Reproduce the listing from its first line through the line containing "Rank the series", replacing "chart" with "graph" and leaving everything else unchanged.
◆ ◆ ◆
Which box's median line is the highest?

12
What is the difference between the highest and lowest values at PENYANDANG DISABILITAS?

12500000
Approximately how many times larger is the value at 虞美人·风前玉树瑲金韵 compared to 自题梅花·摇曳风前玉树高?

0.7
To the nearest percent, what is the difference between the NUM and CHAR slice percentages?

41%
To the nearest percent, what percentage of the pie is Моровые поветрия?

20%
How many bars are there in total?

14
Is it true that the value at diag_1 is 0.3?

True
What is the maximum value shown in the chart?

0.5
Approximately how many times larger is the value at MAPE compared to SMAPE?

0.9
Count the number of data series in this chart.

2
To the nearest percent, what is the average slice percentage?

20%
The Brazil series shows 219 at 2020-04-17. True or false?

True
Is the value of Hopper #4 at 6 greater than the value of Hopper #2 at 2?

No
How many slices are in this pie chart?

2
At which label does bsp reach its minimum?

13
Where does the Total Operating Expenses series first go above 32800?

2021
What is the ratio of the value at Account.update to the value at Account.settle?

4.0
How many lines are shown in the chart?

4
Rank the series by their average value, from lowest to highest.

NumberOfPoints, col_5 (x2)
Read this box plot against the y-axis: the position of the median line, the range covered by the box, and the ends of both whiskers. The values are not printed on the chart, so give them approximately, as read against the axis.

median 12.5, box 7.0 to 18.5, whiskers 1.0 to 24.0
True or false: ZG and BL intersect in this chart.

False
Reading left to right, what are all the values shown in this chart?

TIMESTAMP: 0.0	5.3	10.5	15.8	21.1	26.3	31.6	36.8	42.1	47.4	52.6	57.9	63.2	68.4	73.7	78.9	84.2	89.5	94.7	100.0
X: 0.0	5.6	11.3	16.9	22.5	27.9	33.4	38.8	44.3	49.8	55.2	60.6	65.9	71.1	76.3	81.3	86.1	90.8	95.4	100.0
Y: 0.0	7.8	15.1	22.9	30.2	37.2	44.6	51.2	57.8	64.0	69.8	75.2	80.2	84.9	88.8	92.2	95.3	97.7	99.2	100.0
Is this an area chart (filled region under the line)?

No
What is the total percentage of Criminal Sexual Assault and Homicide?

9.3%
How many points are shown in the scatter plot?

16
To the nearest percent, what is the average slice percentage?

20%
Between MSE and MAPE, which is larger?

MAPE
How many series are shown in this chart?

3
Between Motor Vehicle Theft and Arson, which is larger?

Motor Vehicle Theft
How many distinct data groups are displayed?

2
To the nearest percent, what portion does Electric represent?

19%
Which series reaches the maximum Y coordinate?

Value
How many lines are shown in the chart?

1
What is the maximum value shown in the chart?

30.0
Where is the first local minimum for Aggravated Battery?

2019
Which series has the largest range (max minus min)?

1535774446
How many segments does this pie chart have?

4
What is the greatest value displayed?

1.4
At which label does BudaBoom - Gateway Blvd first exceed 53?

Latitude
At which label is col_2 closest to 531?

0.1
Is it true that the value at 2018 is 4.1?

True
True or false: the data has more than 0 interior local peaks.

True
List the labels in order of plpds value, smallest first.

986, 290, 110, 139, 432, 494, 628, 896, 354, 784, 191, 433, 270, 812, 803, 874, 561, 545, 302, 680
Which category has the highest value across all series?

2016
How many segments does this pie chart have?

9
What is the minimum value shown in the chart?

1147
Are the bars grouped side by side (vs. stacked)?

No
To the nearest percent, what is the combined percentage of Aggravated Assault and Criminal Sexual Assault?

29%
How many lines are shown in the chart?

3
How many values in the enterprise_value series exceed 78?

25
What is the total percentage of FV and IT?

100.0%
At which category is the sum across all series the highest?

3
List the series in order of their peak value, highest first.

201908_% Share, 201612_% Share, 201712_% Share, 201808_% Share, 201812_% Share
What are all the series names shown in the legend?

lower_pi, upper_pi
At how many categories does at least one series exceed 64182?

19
◆ ◆ ◆
- RESULT OF THIS TASK -
Which box's median line is the highest?

12
What is the difference between the highest and lowest values at PENYANDANG DISABILITAS?

12500000
Approximately how many times larger is the value at 虞美人·风前玉树瑲金韵 compared to 自题梅花·摇曳风前玉树高?

0.7
To the nearest percent, what is the difference between the NUM and CHAR slice percentages?

41%
To the nearest percent, what percentage of the pie is Моровые поветрия?

20%
How many bars are there in total?

14
Is it true that the value at diag_1 is 0.3?

True
What is the maximum value shown in the graph?

0.5
Approximately how many times larger is the value at MAPE compared to SMAPE?

0.9
Count the number of data series in this graph.

2
To the nearest percent, what is the average slice percentage?

20%
The Brazil series shows 219 at 2020-04-17. True or false?

True
Is the value of Hopper #4 at 6 greater than the value of Hopper #2 at 2?

No
How many slices are in this pie graph?

2
At which label does bsp reach its minimum?

13
Where does the Total Operating Expenses series first go above 32800?

2021
What is the ratio of the value at Account.update to the value at Account.settle?

4.0
How many lines are shown in the graph?

4
Rank the series by their average value, from lowest to highest.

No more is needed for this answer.